(Items from a data source)

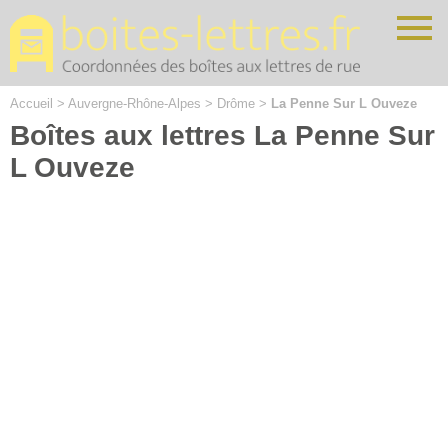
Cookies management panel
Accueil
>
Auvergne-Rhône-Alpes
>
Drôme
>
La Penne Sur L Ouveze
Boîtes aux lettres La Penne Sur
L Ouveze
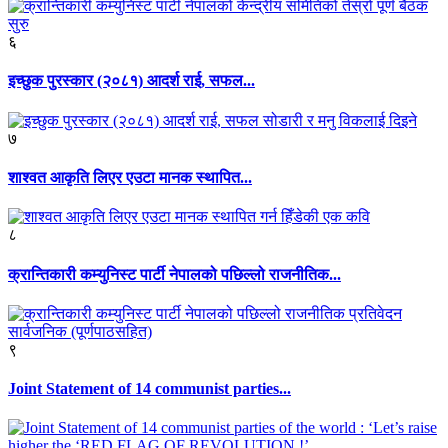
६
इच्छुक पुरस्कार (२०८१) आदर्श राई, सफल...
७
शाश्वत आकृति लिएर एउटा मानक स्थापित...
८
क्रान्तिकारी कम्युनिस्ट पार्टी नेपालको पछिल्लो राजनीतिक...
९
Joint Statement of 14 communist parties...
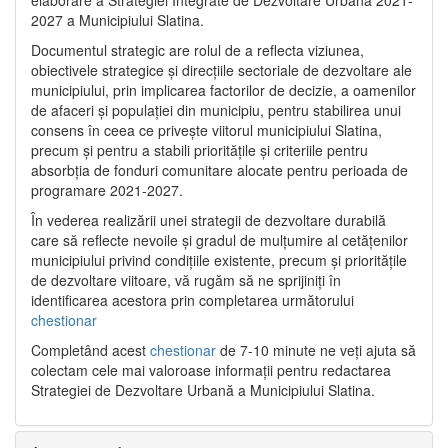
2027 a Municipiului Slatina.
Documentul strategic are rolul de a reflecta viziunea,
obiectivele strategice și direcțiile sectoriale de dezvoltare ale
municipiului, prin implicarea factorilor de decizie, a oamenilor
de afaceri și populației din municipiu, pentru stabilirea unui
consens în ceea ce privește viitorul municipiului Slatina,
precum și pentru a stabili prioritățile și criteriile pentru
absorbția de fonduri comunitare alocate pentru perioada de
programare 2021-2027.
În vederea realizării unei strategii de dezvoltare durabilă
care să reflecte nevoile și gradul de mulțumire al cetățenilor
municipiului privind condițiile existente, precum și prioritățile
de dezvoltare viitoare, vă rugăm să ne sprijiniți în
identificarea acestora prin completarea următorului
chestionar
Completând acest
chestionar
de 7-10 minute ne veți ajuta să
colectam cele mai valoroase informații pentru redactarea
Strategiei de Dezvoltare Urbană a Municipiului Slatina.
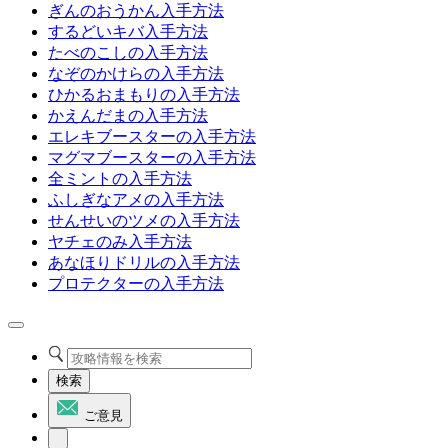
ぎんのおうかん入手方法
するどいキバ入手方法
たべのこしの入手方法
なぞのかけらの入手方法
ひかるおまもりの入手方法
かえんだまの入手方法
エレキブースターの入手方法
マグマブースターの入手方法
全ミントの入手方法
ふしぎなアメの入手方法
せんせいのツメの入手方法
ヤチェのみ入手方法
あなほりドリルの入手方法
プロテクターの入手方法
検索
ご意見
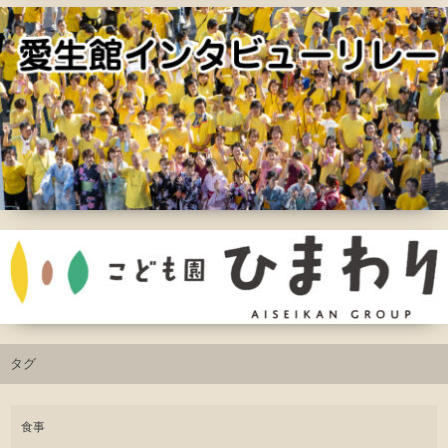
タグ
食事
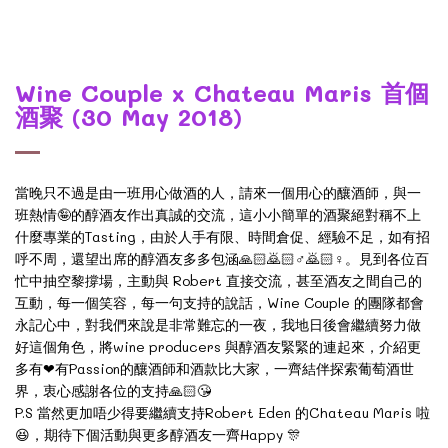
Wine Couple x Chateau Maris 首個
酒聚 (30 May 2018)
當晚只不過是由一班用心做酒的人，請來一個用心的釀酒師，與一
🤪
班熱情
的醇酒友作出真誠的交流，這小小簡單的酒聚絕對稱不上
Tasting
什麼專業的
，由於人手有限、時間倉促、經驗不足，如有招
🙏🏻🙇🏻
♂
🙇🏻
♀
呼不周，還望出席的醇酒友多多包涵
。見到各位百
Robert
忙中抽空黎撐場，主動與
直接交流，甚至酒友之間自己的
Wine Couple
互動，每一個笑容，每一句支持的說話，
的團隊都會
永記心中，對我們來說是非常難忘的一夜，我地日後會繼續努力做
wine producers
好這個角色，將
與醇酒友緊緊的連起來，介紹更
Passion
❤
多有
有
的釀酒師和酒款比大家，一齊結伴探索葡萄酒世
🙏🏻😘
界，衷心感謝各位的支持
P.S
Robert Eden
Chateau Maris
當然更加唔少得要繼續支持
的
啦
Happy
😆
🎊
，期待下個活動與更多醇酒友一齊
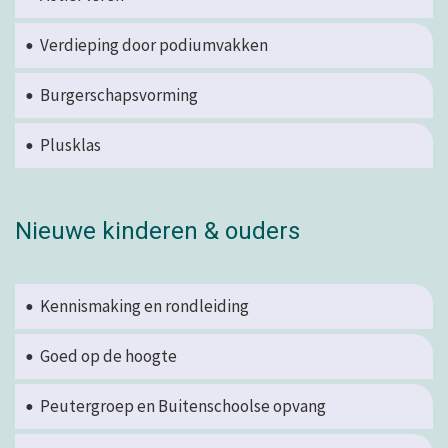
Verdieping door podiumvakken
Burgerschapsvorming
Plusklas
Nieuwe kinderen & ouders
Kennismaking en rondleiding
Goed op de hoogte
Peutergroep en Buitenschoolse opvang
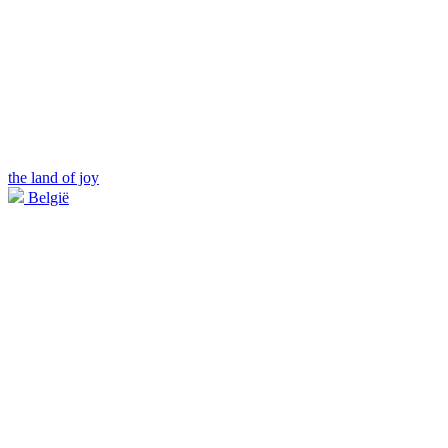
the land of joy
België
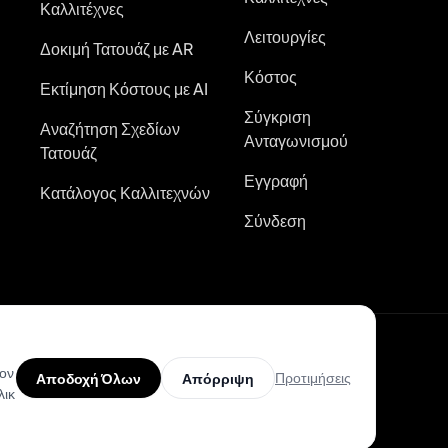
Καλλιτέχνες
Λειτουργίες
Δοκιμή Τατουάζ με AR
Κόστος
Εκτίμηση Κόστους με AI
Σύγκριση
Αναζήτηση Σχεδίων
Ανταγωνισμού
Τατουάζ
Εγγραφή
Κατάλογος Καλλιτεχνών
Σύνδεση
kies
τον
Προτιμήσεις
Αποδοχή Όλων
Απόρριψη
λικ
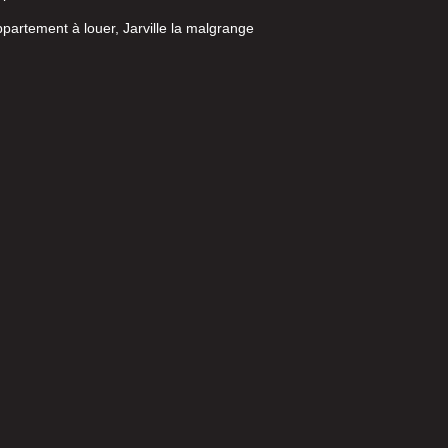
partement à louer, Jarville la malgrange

→ **What the task requires**: Give every entry above again, exactly, and keep all pictures out of it.

→ **Response to the task**:
Cookies management panel
Accueil
>
Auvergne-Rhône-Alpes
>
Drôme
>
La Penne Sur L Ouveze
Boîtes aux lettres La Penne Sur
L Ouveze
६
इच्छुक पुरस्कार (२०८१) आदर्श राई, सफल...
७
शाश्वत आकृति लिएर एउटा मानक स्थापित...
८
क्रान्तिकारी कम्युनिस्ट पार्टी नेपालको पछिल्लो राजनीतिक...
९
Joint Statement of 14 communist parties...
2027 a Municipiului Slatina.
Documentul strategic are rolul de a reflecta viziunea,
obiectivele strategice și direcțiile sectoriale de dezvoltare ale
municipiului, prin implicarea factorilor de decizie, a oamenilor
de afaceri și populației din municipiu, pentru stabilirea unui
consens în ceea ce privește viitorul municipiului Slatina,
precum și pentru a stabili prioritățile și criteriile pentru
absorbția de fonduri comunitare alocate pentru perioada de
programare 2021-2027.
În vederea realizării unei strategii de dezvoltare durabilă
care să reflecte nevoile și gradul de mulțumire al cetățenilor
municipiului privind condițiile existente, precum și prioritățile
de dezvoltare viitoare, vă rugăm să ne sprijiniți în
identificarea acestora prin completarea următorului
chestionar
Completând acest
chestionar
de 7-10 minute ne veți ajuta să
colectam cele mai valoroase informații pentru redactarea
Strategiei de Dezvoltare Urbană a Municipiului Slatina.
ぎんのおうかん入手方法
するどいキバ入手方法
たべのこしの入手方法
なぞのかけらの入手方法
ひかるおまもりの入手方法
かえんだまの入手方法
エレキブースターの入手方法
マグマブースターの入手方法
全ミントの入手方法
ふしぎなアメの入手方法
せんせいのツメの入手方法
ヤチェのみ入手方法
あなほりドリルの入手方法
プロテクターの入手方法
検索
ご意見
タグ
食事
Wine Couple x Chateau Maris 首個
酒聚 (30 May 2018)
當晚只不過是由一班用心做酒的人，請來一個用心的釀酒師，與一
🤪
班熱情
的醇酒友作出真誠的交流，這小小簡單的酒聚絕對稱不上
Tasting
什麼專業的
，由於人手有限、時間倉促、經驗不足，如有招
🙏🏻🙇🏻
♂
🙇🏻
♀
呼不周，還望出席的醇酒友多多包涵
。見到各位百
Robert
忙中抽空黎撐場，主動與
直接交流，甚至酒友之間自己的
Wine Couple
互動，每一個笑容，每一句支持的說話，
的團隊都會
永記心中，對我們來說是非常難忘的一夜，我地日後會繼續努力做
wine producers
好這個角色，將
與醇酒友緊緊的連起來，介紹更
Passion
❤
多有
有
的釀酒師和酒款比大家，一齊結伴探索葡萄酒世
🙏🏻😘
界，衷心感謝各位的支持
P.S
Robert Eden
Chateau Maris
當然更加唔少得要繼續支持
的
啦
Happy
😆
🎊
，期待下個活動與更多醇酒友一齊
Verdieping door podiumvakken
Burgerschapsvorming
Plusklas
Nieuwe kinderen & ouders
Kennismaking en rondleiding
Goed op de hoogte
Peutergroep en Buitenschoolse opvang
the land of joy
België
Καλλιτέχνες
Λειτουργίες
Δοκιμή Τατουάζ με AR
Κόστος
Εκτίμηση Κόστους με AI
Σύγκριση
Αναζήτηση Σχεδίων
Ανταγωνισμού
Τατουάζ
Εγγραφή
Κατάλογος Καλλιτεχνών
Σύνδεση
kies
τον
Προτιμήσεις
Αποδοχή Όλων
Απόρριψη
λικ
partement à louer, Jarville la malgrange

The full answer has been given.